January 23, 1999
Japan's influential vice finance minister Eisuke Sakakibara has pitted himself against the International Monetary Fund and what he calls its "market fundamentalism" and "American dominance."
Sakakibara, known as "Mr Yen" for his influence on currency markets, is putting forward the "intellectual background" to the policies followed by Finance Minister Kiichi Miyazawa.
Citing US financier George Soros, Sakakibara has criticised the role of the IMF during the crises in Asia, Russia and now Brazil. He described the philosophy of the Fund, which he called the "Washington consensus," as "free markets and sound money."
It amounts to the "blind application of the universal model on emerging economies," he said at the Foreign Correspondents' Club in Tokyo on Friday.

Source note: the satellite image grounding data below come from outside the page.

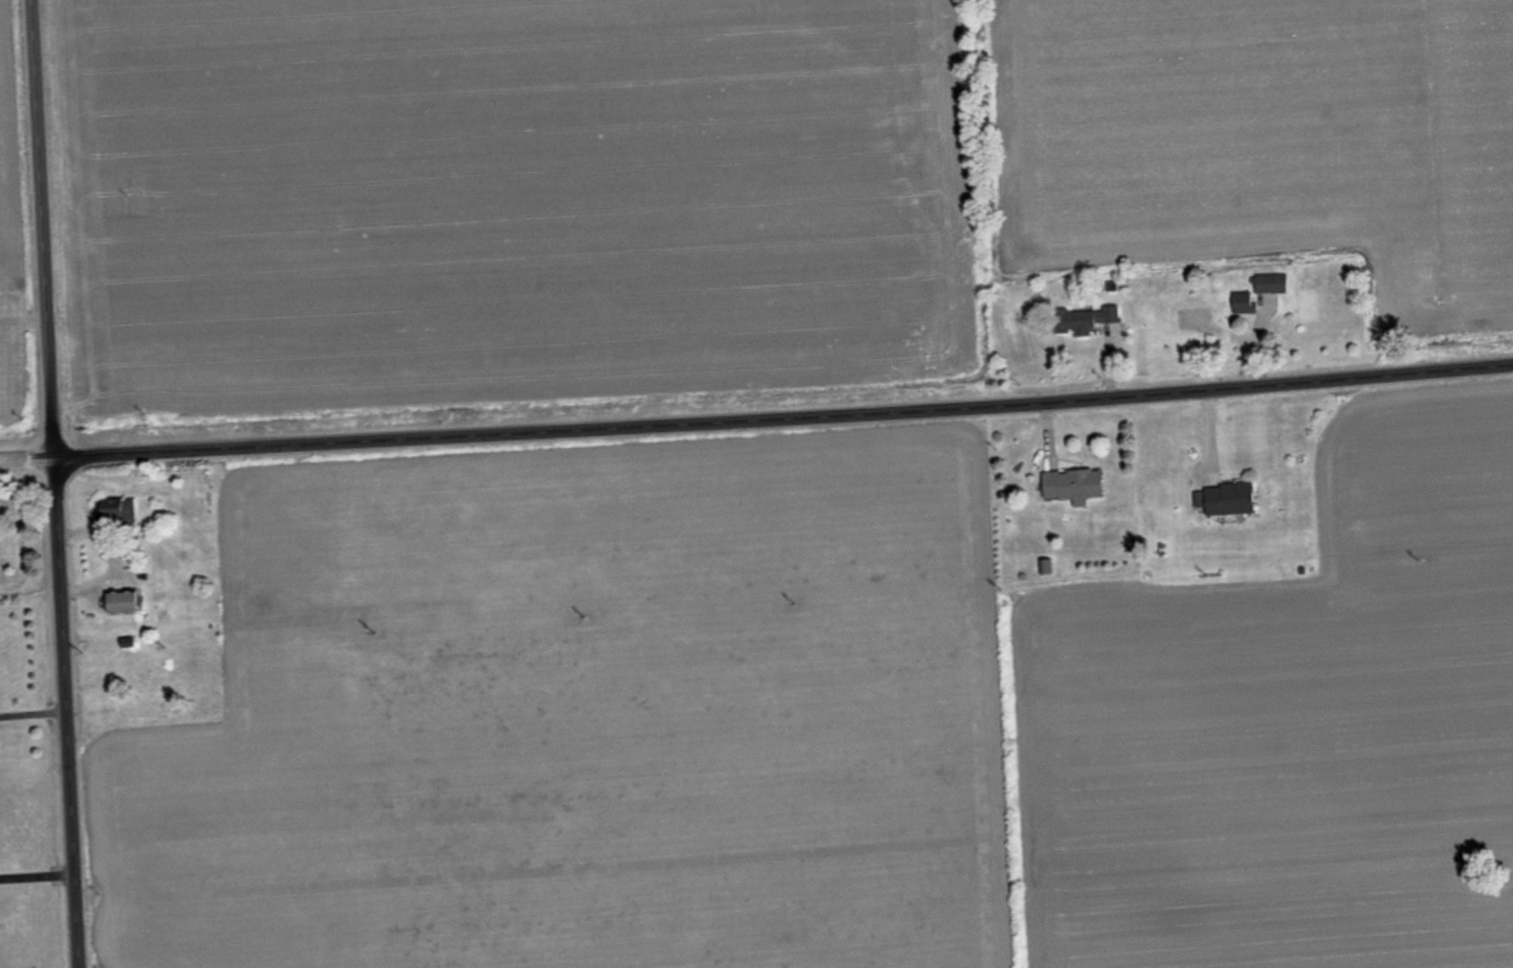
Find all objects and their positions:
building: (1270, 283)
building: (1242, 302)
building: (1083, 318)
road: (757, 422)
road: (53, 483)
building: (1070, 484)
building: (1226, 498)
building: (115, 511)
road: (29, 580)
building: (120, 602)
road: (32, 708)
road: (36, 872)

The handling of the Asian crisis by the world's leading nations was, at least at first, seriously at fault, he said.
"Since I was personally involved in the process and agreed, although reluctantly, in the end to what was recommended I am in no position to criticise others for what has happened," he said.
"But unlike the (IMF's) managing director Michel Camdessus I can only say that if I am confronted with similar situations in the future I will probably handle them differently."

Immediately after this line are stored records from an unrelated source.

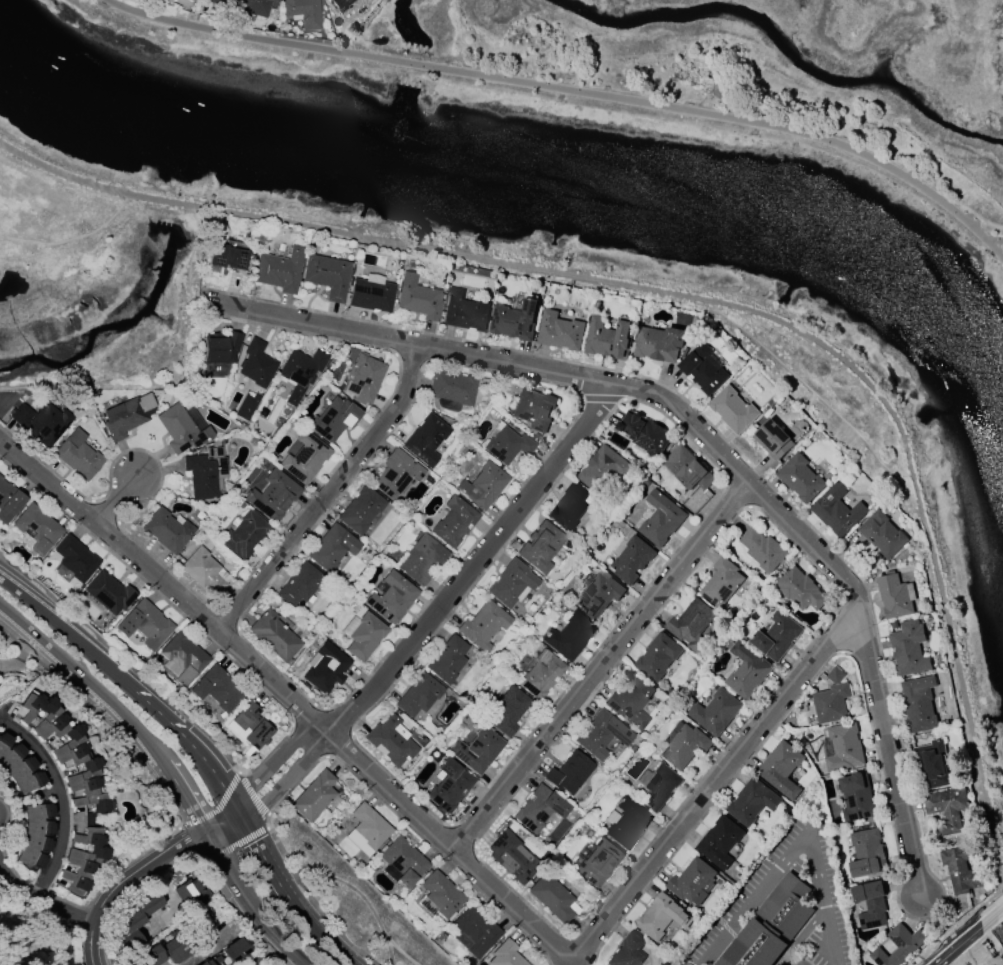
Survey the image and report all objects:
building: (190, 0)
building: (191, 0)
building: (222, 2)
building: (341, 5)
building: (254, 7)
building: (302, 12)
park: (757, 65)
road: (567, 92)
river: (543, 190)
road: (72, 239)
road: (998, 245)
building: (227, 254)
road: (188, 269)
building: (279, 271)
building: (327, 276)
building: (371, 293)
building: (418, 298)
road: (691, 299)
building: (464, 312)
building: (515, 321)
building: (560, 332)
building: (609, 339)
building: (660, 344)
building: (221, 348)
building: (256, 365)
building: (703, 370)
building: (300, 372)
building: (363, 378)
building: (451, 390)
road: (824, 402)
building: (246, 406)
building: (534, 409)
building: (733, 410)
building: (126, 415)
building: (334, 419)
building: (41, 422)
building: (181, 429)
building: (645, 433)
building: (773, 439)
building: (426, 442)
road: (705, 443)
building: (507, 445)
building: (78, 455)
building: (305, 458)
building: (602, 469)
building: (688, 469)
building: (396, 474)
building: (201, 476)
building: (800, 480)
building: (483, 485)
road: (328, 493)
building: (273, 494)
building: (8, 501)
road: (115, 502)
building: (361, 510)
building: (569, 511)
building: (838, 511)
building: (661, 519)
building: (453, 521)
building: (37, 528)
building: (166, 531)
building: (881, 534)
building: (244, 535)
building: (331, 548)
building: (540, 548)
building: (762, 549)
building: (421, 558)
building: (75, 559)
building: (632, 560)
road: (475, 565)
building: (204, 571)
building: (510, 583)
building: (723, 583)
building: (299, 584)
building: (800, 590)
building: (108, 593)
building: (599, 596)
building: (895, 596)
building: (392, 597)
building: (483, 624)
building: (692, 625)
building: (144, 626)
building: (273, 635)
building: (365, 636)
building: (568, 636)
building: (777, 636)
building: (909, 648)
building: (184, 657)
building: (658, 657)
building: (447, 659)
building: (325, 667)
road: (600, 668)
building: (747, 670)
building: (540, 674)
road: (133, 687)
building: (216, 688)
building: (418, 695)
building: (631, 701)
building: (920, 703)
building: (831, 704)
road: (117, 707)
building: (507, 710)
building: (716, 712)
road: (103, 718)
building: (251, 727)
building: (601, 736)
building: (390, 741)
building: (685, 747)
building: (844, 747)
building: (476, 749)
building: (67, 750)
building: (19, 765)
building: (932, 766)
building: (781, 769)
building: (569, 773)
road: (261, 775)
road: (290, 780)
building: (448, 785)
building: (659, 787)
building: (313, 796)
building: (856, 797)
road: (256, 801)
building: (752, 802)
road: (57, 805)
building: (538, 808)
road: (219, 809)
building: (947, 809)
road: (258, 823)
building: (627, 823)
road: (227, 828)
building: (368, 829)
building: (36, 834)
road: (190, 841)
building: (720, 842)
road: (236, 846)
road: (796, 852)
building: (867, 853)
road: (455, 856)
building: (512, 857)
building: (84, 860)
building: (402, 862)
building: (597, 862)
building: (961, 870)
road: (111, 881)
road: (127, 881)
building: (693, 882)
road: (345, 885)
building: (190, 893)
building: (441, 895)
road: (129, 896)
building: (551, 898)
road: (292, 901)
road: (36, 903)
road: (246, 904)
building: (871, 904)
building: (786, 910)
road: (236, 912)
building: (662, 917)
road: (985, 918)
building: (135, 922)
road: (993, 923)
building: (476, 930)
road: (802, 934)
road: (994, 939)
road: (221, 941)
building: (900, 946)
building: (754, 949)
road: (956, 949)
building: (234, 950)
building: (627, 951)
road: (401, 952)
building: (151, 956)
road: (973, 956)
building: (505, 957)
building: (204, 962)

A senior official at the Fund has told AFP there was no sign of reticence from Japan at key IMF meetings during the crisis, even though Japan has the second largest stake in the organisation.
The Fund has admitted it underestimated the severity of the crisis when it put forward its rescue programmes in Thailand, Indonesia and South Korea but insisted it was right to impose tough economic reforms.

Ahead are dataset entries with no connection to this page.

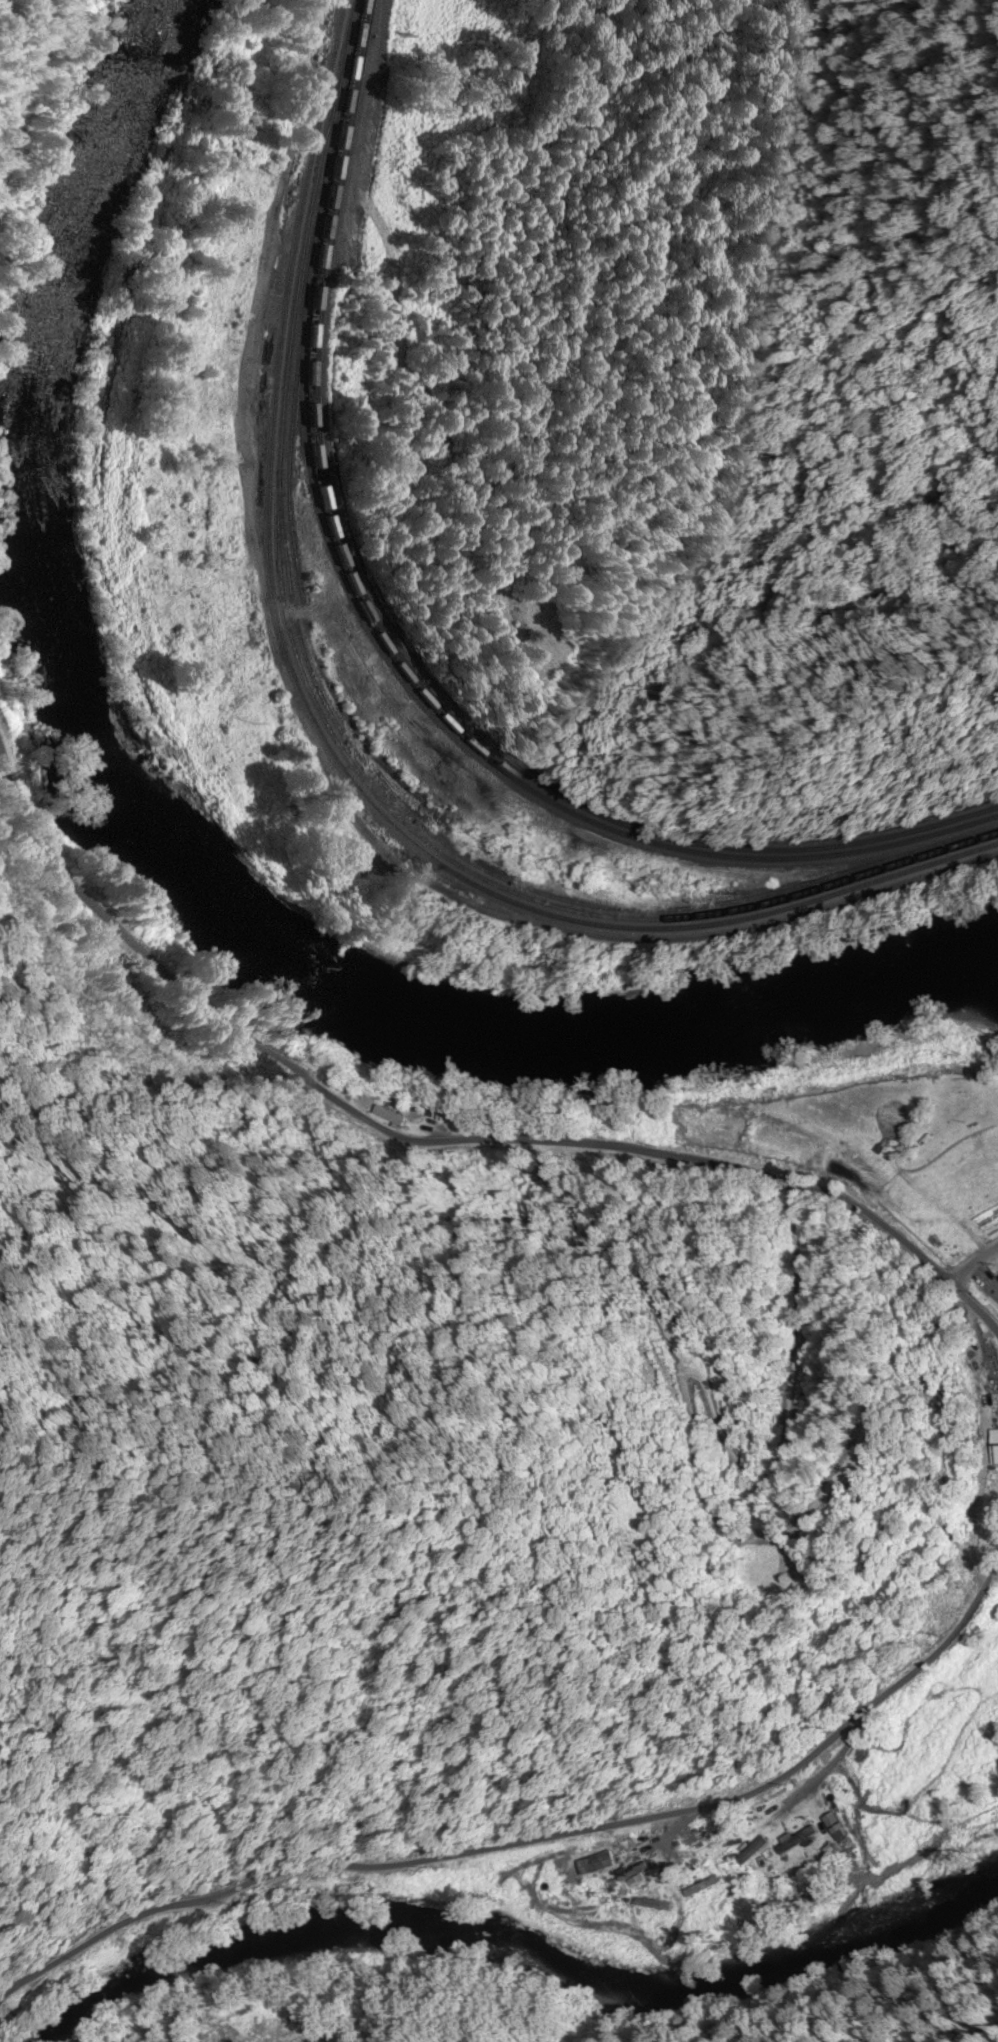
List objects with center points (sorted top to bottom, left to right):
road: (7, 15)
road: (263, 276)
railway: (397, 650)
railway: (390, 657)
railway: (329, 732)
railway: (322, 739)
river: (153, 855)
railway: (509, 879)
river: (971, 987)
building: (389, 1116)
road: (467, 1143)
road: (974, 1272)
building: (995, 1448)
building: (863, 1757)
road: (536, 1840)
building: (798, 1842)
building: (633, 1873)
building: (704, 1887)
river: (520, 1955)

Sakakibara said he felt closer to Jeffrey Sachs, the Harvard academic critical of the IMF, than Stanley Fischer, the Fund's deputy head.
Behind Sakakibara's attack on "market fundamentalism" there is also a defence of Japanese bureaucracy.
"The financial bubbles in Japan or Asia were not necessarily created by mistakes in macroeconomic policy alone but were natural consequences of markets where fallible market participants interacted with each other with less than perfect foresight," he said.
Will a triumphalist and totally unfettered free market survive? Sakakibara thinks not.
"First, American dominance which seemed assured for some time after the demise of socialism seems to be declining both on political and economic grounds -- partly because of the unification of Europe and partly because of potential anti-American sentiment in various parts of the world that has arisen in recent years," he said.
In the early 1990s "it may have looked as if the US would come close to having a financial empire but that is certainly not the reality we face at the end of the 20th century."
The Japanese official, who has publicly backed the foreign exchange controls which Premier Mahathir Mohamad put in place in Malaysia, insisted: "Global capitalism needs to be restrained in its cross-border transactions be it through disclosure, supervisory and prudential regulations or outright controls."
"The need for coordination is absolutely essential but coordination should remain coordination and not coercion," concluded "Mr Yen."